There are fundamental differences in concept between signals and systems. I will explain this through the idea of unit consistency (see for instance). However, for LTI systems, signals and systems become dual through convolution, since the latter is commutative. Two digressions first, due to the mention in
@Dilip Sarwate answer.
- Digression 1: LTI systems can have the same output for different signals
If two different systems provide the same outputs for some input signals, this means they share some properties. But if their outputs are equal for all inputs, then they essentially have the same impulse response, and they are virtually the same systems.
For instance, imagine you have an input sine at frequency $f$. If both systems cut frequency above $f-\epsilon$, both have the same behavior for that signal, but they can be two different low-pass systems, more signals are needed to distinguish them.
- Digression 2: two different input signals can have the same output through a given LTI system
For instance, a constant signal equal to one, or a 2-periodic signal with {$2,0$} values produce the same output for $2n$-averaging filers.
Back to your question. A system $\mathcal{S}$ turns inputs $X$ into outputs $Y$, respectively with physical units $u_X$ and $u_Y$. So a system can be seen as a unit converter, formally with inner unit $u_Y/u_X$. Generally, the system is "fixed", while inputs my vary. So, there is no reason why $\mathcal{S}$ and $X$ should play the same role.
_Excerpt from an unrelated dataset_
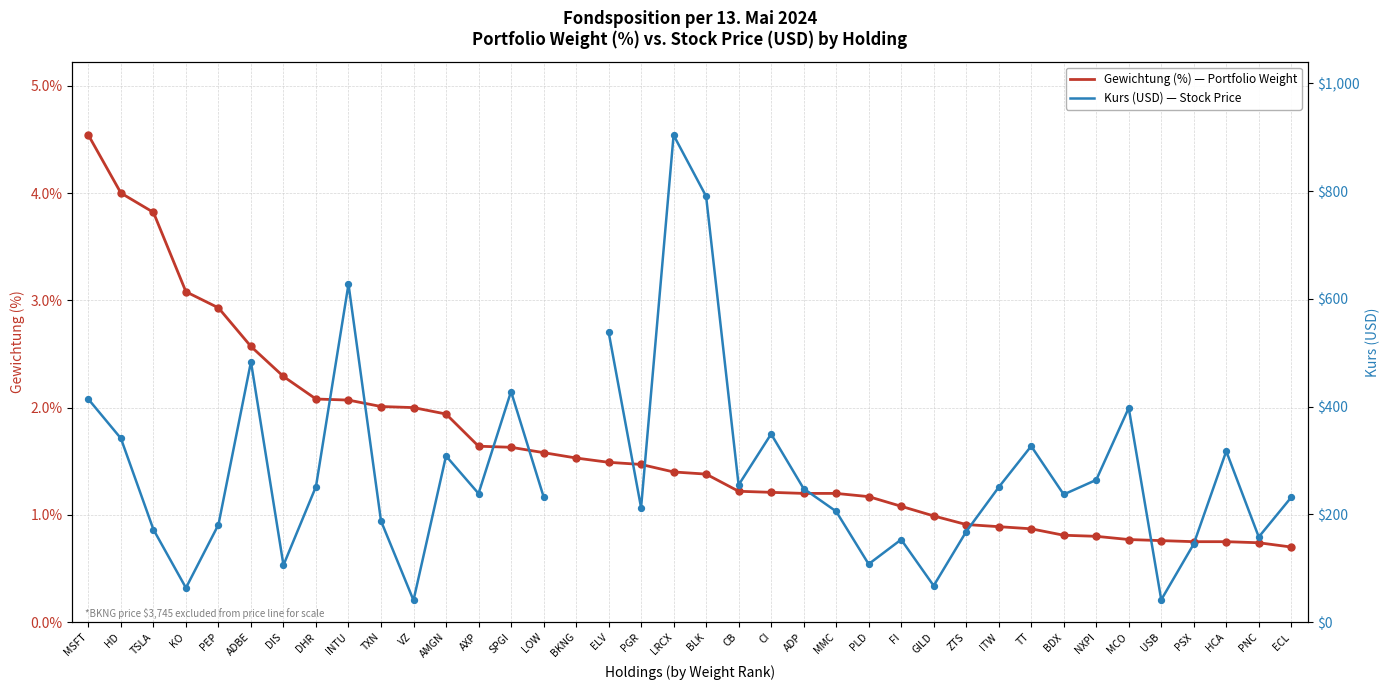

Which series has the largest total across all categories?

Gewichtung (%) — Portfolio Weight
However, when one considers LTI systems, suddenly system properties can be somehow transfered to signals, and vice-versa (as long as the convolution is well-defined). This is related to the fact that convolution commutes with shifts. For simplicity, imagine a "three-tap" system, with $z$-transform response $h_{l}z^{-l}+h_{m}z^{-m}+h_{n}z^{-n}$.
You can directly convert this into a three-band filter bank, with a single input and respective answers $h_{l}z^{-l}$, $h_{m}z^{-m}$ and $h_{n}z^{-n}$. Each branch only provides, for each input, a scale factor and a delay.
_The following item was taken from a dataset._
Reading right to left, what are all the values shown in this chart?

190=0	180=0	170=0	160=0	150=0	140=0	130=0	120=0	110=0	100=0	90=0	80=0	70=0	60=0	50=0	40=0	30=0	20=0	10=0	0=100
But the same happens to signals: each input $x=\{\ldots,x_{l},\ldots,x_{m},\ldots,x_{n},\ldots\}$ can be split into scalar components:
$$x=\ldots+x_{l}\delta_{l}+\ldots+x_{m}\delta_{m}+x_{n}\delta_{n}+\ldots$$
where $\delta_{\cdot}$ denotes the Kronecker symbol. Due to linearity, each component could be fed through the linear system. When everything (signal and system) is split this way, computations are just a bunch of $x_{k}\delta_{k}$
going through a couple of $h_{i}z^{-i}$, which fundamentally are the same operations: a factor/an amplitude and a delayed sample/a delay operator. In other words, $x_{k}\delta_{k}$ going through $h_{i}z^{-i}$ yields the same result as $h_{k}\delta_{k}$ going through $x_{i}z^{-i}$, because the product $h_{k}x_{i}$ is commutative (and preserves unit consistency), and delays commute as well.
In other words, an LTI just yields a weighted sum with weights $h$ on input samples of $x$: $\sum h_i x_{k-i}$, which can be read as well as a weighed sum with weights $x$ on input samples of $h$: $\sum x_i h_{k-i}$. For unit consistency though, one should switch the units of $x$ and $h$.
This interchangeability between signals and systems in the LTI seems to be at play (at first glance) in the polyphase/modulation expression of filter banks, or in matched filtering.